(Saved data entries)
++++++++++++++++++++

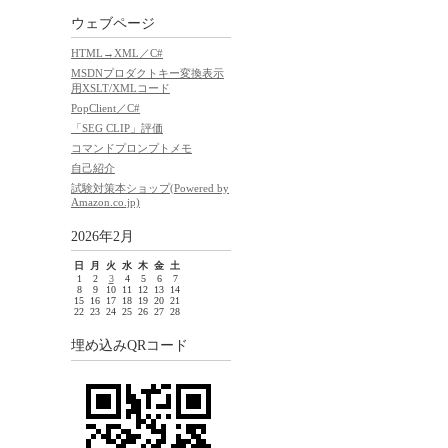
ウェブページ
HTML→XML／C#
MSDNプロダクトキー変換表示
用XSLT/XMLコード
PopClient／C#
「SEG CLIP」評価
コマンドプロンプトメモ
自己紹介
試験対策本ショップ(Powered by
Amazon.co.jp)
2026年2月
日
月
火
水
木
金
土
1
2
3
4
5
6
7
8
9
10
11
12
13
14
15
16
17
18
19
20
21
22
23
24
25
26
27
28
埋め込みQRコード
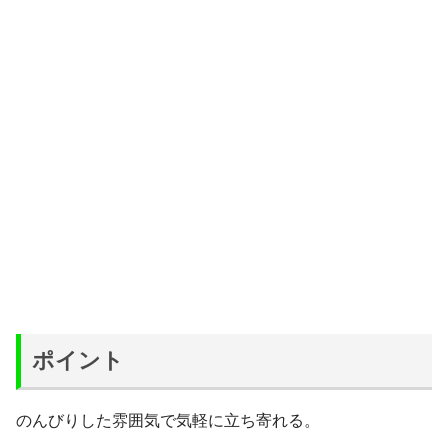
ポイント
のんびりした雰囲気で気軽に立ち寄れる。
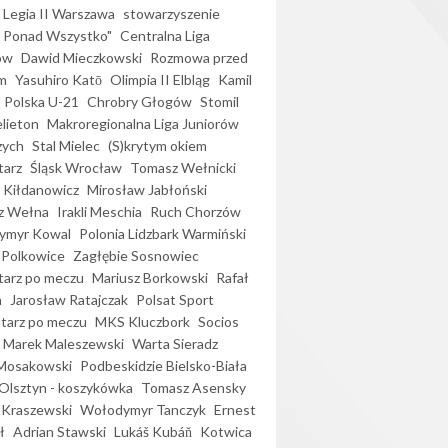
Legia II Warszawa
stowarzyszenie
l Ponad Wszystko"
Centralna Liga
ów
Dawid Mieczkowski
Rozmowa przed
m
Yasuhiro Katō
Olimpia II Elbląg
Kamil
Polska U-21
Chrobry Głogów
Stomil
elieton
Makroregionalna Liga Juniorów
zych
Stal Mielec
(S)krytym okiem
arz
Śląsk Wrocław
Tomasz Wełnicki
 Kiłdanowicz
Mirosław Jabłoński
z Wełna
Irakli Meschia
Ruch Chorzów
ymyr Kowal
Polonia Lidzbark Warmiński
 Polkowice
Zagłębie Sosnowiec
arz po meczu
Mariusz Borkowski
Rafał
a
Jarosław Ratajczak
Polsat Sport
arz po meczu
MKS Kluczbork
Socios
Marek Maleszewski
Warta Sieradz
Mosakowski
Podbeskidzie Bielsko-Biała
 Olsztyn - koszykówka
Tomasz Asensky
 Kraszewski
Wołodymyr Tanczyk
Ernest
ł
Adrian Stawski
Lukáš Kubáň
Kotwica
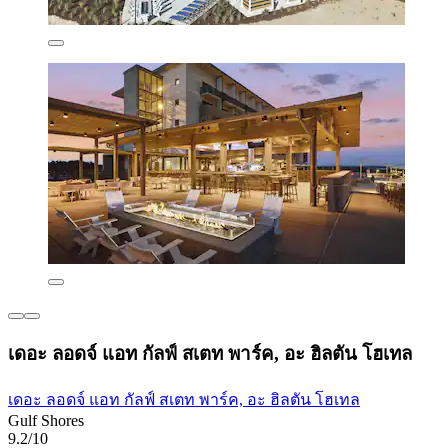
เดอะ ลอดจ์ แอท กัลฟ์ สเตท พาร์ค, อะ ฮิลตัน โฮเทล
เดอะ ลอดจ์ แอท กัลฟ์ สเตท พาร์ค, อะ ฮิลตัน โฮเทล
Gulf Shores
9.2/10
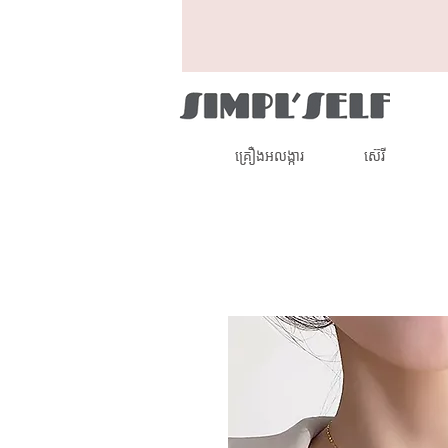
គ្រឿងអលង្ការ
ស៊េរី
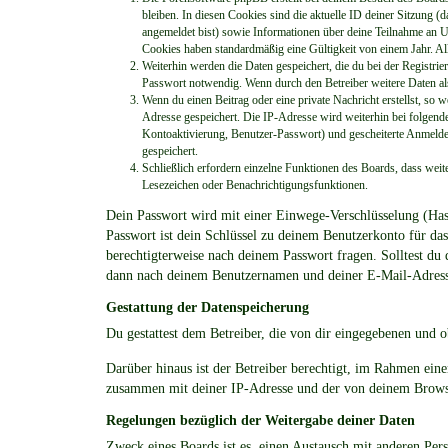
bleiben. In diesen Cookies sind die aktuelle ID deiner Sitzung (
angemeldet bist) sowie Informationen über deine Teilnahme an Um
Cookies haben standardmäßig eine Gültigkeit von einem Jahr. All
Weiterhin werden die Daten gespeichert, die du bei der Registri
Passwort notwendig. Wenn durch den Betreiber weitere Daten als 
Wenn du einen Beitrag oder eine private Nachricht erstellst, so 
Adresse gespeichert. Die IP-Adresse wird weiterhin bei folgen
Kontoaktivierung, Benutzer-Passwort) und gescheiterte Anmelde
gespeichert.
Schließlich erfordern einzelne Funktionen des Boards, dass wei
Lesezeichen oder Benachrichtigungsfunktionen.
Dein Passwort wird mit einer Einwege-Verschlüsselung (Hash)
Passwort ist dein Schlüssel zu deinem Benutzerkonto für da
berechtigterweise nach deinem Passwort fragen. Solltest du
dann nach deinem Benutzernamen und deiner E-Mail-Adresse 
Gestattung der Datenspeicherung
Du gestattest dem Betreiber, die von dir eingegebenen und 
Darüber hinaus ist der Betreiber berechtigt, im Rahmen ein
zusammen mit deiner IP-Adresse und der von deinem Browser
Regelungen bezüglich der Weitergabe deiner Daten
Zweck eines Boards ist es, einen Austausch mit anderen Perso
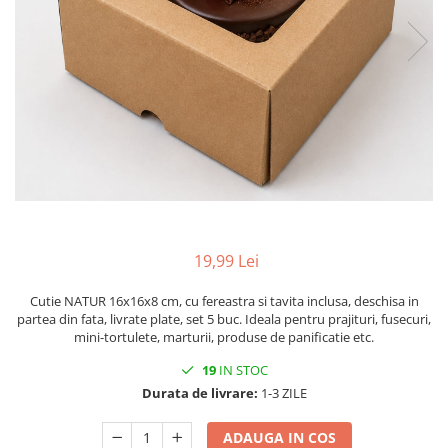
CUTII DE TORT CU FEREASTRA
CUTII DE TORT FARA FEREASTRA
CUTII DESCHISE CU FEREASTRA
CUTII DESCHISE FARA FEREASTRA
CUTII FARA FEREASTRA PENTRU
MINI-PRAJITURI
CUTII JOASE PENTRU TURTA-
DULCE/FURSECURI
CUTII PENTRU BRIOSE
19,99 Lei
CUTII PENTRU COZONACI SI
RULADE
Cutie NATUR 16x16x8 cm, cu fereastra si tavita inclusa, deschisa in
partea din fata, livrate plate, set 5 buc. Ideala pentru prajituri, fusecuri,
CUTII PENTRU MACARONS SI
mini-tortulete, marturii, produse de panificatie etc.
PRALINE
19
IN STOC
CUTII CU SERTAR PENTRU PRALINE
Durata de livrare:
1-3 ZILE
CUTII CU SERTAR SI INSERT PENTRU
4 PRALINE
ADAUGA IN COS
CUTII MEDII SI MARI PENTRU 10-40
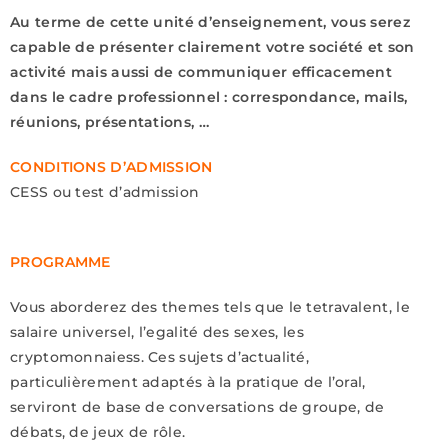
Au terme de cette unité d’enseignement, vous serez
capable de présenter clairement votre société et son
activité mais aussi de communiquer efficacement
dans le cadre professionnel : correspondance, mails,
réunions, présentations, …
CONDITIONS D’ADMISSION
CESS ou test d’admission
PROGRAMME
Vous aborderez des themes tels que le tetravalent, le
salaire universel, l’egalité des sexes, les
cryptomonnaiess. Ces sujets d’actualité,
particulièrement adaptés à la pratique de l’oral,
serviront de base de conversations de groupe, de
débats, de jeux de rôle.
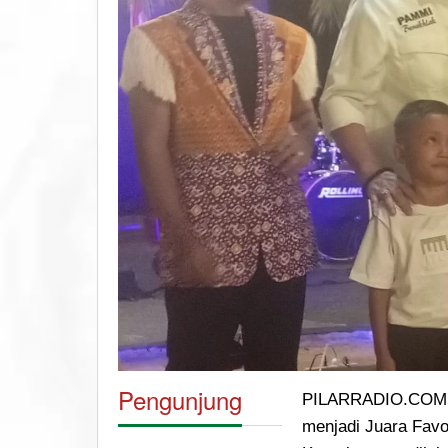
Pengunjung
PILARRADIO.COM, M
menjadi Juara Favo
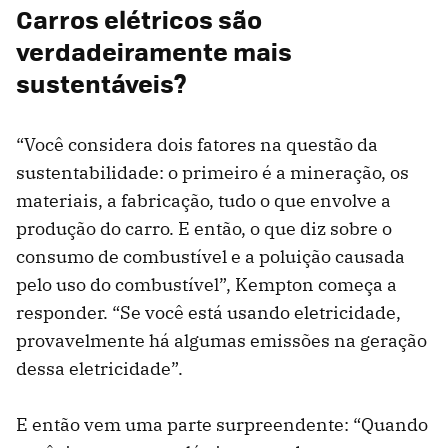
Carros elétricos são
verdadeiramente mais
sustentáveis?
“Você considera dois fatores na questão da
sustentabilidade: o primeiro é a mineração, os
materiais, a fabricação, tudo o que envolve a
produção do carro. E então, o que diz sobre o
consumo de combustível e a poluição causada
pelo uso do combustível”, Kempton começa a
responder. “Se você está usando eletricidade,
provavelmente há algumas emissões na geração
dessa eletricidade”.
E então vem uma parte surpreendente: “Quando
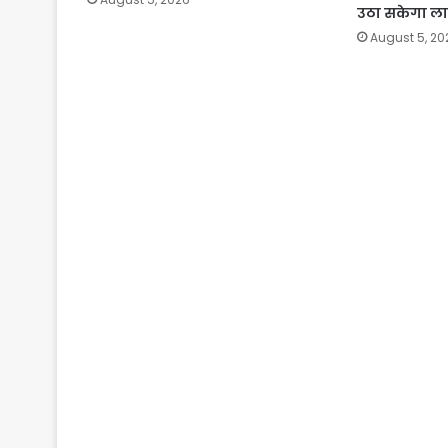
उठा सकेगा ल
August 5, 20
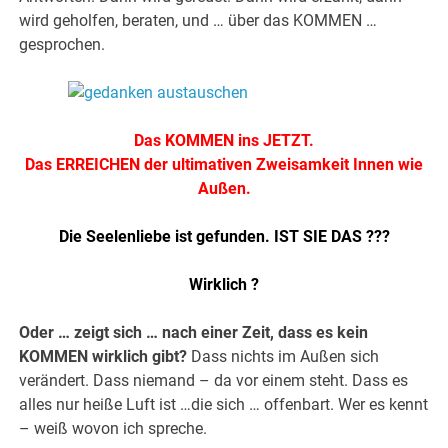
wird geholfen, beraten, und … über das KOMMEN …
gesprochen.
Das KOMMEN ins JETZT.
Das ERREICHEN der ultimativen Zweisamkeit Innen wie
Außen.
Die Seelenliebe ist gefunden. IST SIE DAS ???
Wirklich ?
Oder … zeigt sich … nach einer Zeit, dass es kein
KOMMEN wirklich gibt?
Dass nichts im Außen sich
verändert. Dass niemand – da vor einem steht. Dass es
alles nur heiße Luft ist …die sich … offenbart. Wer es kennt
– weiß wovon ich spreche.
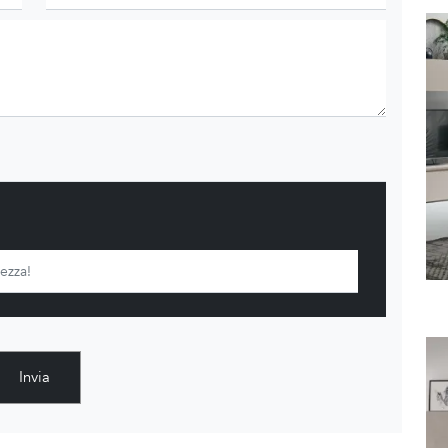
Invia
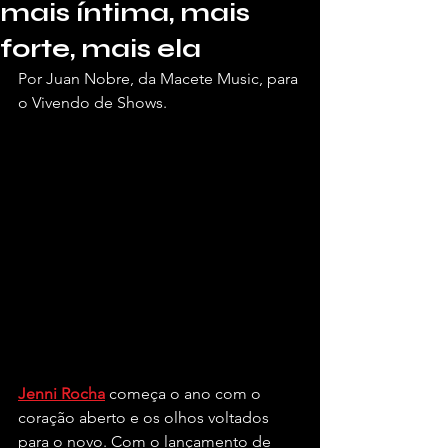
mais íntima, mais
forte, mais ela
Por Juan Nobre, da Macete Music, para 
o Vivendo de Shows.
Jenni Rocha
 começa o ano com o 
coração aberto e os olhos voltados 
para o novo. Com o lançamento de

++++++++++++++++++++

EXERCISE
Can you edit all of the records above so that "Stal Mielec" becomes "Stal Rzeszów", with nothing else changed? Leave the pictures out of your answer.

RESPONSE BOX
ウェブページ
HTML→XML／C#
MSDNプロダクトキー変換表示
用XSLT/XMLコード
PopClient／C#
「SEG CLIP」評価
コマンドプロンプトメモ
自己紹介
試験対策本ショップ(Powered by
Amazon.co.jp)
2026年2月
日
月
火
水
木
金
土
1
2
3
4
5
6
7
8
9
10
11
12
13
14
15
16
17
18
19
20
21
22
23
24
25
26
27
28
埋め込みQRコード
ポイント
のんびりした雰囲気で気軽に立ち寄れる。
Legia II Warszawa
stowarzyszenie
l Ponad Wszystko"
Centralna Liga
ów
Dawid Mieczkowski
Rozmowa przed
m
Yasuhiro Katō
Olimpia II Elbląg
Kamil
Polska U-21
Chrobry Głogów
Stomil
elieton
Makroregionalna Liga Juniorów
zych
Stal Rzeszów
(S)krytym okiem
arz
Śląsk Wrocław
Tomasz Wełnicki
 Kiłdanowicz
Mirosław Jabłoński
z Wełna
Irakli Meschia
Ruch Chorzów
ymyr Kowal
Polonia Lidzbark Warmiński
 Polkowice
Zagłębie Sosnowiec
arz po meczu
Mariusz Borkowski
Rafał
a
Jarosław Ratajczak
Polsat Sport
arz po meczu
MKS Kluczbork
Socios
Marek Maleszewski
Warta Sieradz
Mosakowski
Podbeskidzie Bielsko-Biała
 Olsztyn - koszykówka
Tomasz Asensky
 Kraszewski
Wołodymyr Tanczyk
Ernest
ł
Adrian Stawski
Lukáš Kubáň
Kotwica
เดอะ ลอดจ์ แอท กัลฟ์ สเตท พาร์ค, อะ ฮิลตัน โฮเทล
เดอะ ลอดจ์ แอท กัลฟ์ สเตท พาร์ค, อะ ฮิลตัน โฮเทล
Gulf Shores
9.2/10
គ្រឿងអលង្ការ
ស៊េរី
bleiben. In diesen Cookies sind die aktuelle ID deiner Sitzung (
angemeldet bist) sowie Informationen über deine Teilnahme an Um
Cookies haben standardmäßig eine Gültigkeit von einem Jahr. All
Weiterhin werden die Daten gespeichert, die du bei der Registri
Passwort notwendig. Wenn durch den Betreiber weitere Daten als 
Wenn du einen Beitrag oder eine private Nachricht erstellst, so 
Adresse gespeichert. Die IP-Adresse wird weiterhin bei folgen
Kontoaktivierung, Benutzer-Passwort) und gescheiterte Anmelde
gespeichert.
Schließlich erfordern einzelne Funktionen des Boards, dass wei
Lesezeichen oder Benachrichtigungsfunktionen.
Dein Passwort wird mit einer Einwege-Verschlüsselung (Hash)
Passwort ist dein Schlüssel zu deinem Benutzerkonto für da
berechtigterweise nach deinem Passwort fragen. Solltest du
dann nach deinem Benutzernamen und deiner E-Mail-Adresse 
Gestattung der Datenspeicherung
Du gestattest dem Betreiber, die von dir eingegebenen und 
Darüber hinaus ist der Betreiber berechtigt, im Rahmen ein
zusammen mit deiner IP-Adresse und der von deinem Browser
Regelungen bezüglich der Weitergabe deiner Daten
Zweck eines Boards ist es, einen Austausch mit anderen Perso
CUTII DE TORT CU FEREASTRA
CUTII DE TORT FARA FEREASTRA
CUTII DESCHISE CU FEREASTRA
CUTII DESCHISE FARA FEREASTRA
CUTII FARA FEREASTRA PENTRU
MINI-PRAJITURI
CUTII JOASE PENTRU TURTA-
DULCE/FURSECURI
CUTII PENTRU BRIOSE
19,99 Lei
CUTII PENTRU COZONACI SI
RULADE
Cutie NATUR 16x16x8 cm, cu fereastra si tavita inclusa, deschisa in
partea din fata, livrate plate, set 5 buc. Ideala pentru prajituri, fusecuri,
CUTII PENTRU MACARONS SI
mini-tortulete, marturii, produse de panificatie etc.
PRALINE
19
IN STOC
CUTII CU SERTAR PENTRU PRALINE
Durata de livrare:
1-3 ZILE
CUTII CU SERTAR SI INSERT PENTRU
4 PRALINE
ADAUGA IN COS
CUTII MEDII SI MARI PENTRU 10-40
Au terme de cette unité d’enseignement, vous serez
capable de présenter clairement votre société et son
activité mais aussi de communiquer efficacement
dans le cadre professionnel : correspondance, mails,
réunions, présentations, …
CONDITIONS D’ADMISSION
CESS ou test d’admission
PROGRAMME
Vous aborderez des themes tels que le tetravalent, le
salaire universel, l’egalité des sexes, les
cryptomonnaiess. Ces sujets d’actualité,
particulièrement adaptés à la pratique de l’oral,
serviront de base de conversations de groupe, de
débats, de jeux de rôle.
Pengunjung
PILARRADIO.COM, M
menjadi Juara Favo
Carros elétricos são
verdadeiramente mais
sustentáveis?
“Você considera dois fatores na questão da
sustentabilidade: o primeiro é a mineração, os
materiais, a fabricação, tudo o que envolve a
produção do carro. E então, o que diz sobre o
consumo de combustível e a poluição causada
pelo uso do combustível”, Kempton começa a
responder. “Se você está usando eletricidade,
provavelmente há algumas emissões na geração
dessa eletricidade”.
E então vem uma parte surpreendente: “Quando
उठा सकेगा ल
August 5, 20
wird geholfen, beraten, und … über das KOMMEN …
gesprochen.
Das KOMMEN ins JETZT.
Das ERREICHEN der ultimativen Zweisamkeit Innen wie
Außen.
Die Seelenliebe ist gefunden. IST SIE DAS ???
Wirklich ?
Oder … zeigt sich … nach einer Zeit, dass es kein
KOMMEN wirklich gibt?
Dass nichts im Außen sich
verändert. Dass niemand – da vor einem steht. Dass es
alles nur heiße Luft ist …die sich … offenbart. Wer es kennt
– weiß wovon ich spreche.
Invia
mais íntima, mais
forte, mais ela
Por Juan Nobre, da Macete Music, para 
o Vivendo de Shows.
Jenni Rocha
 começa o ano com o 
coração aberto e os olhos voltados 
para o novo. Com o lançamento de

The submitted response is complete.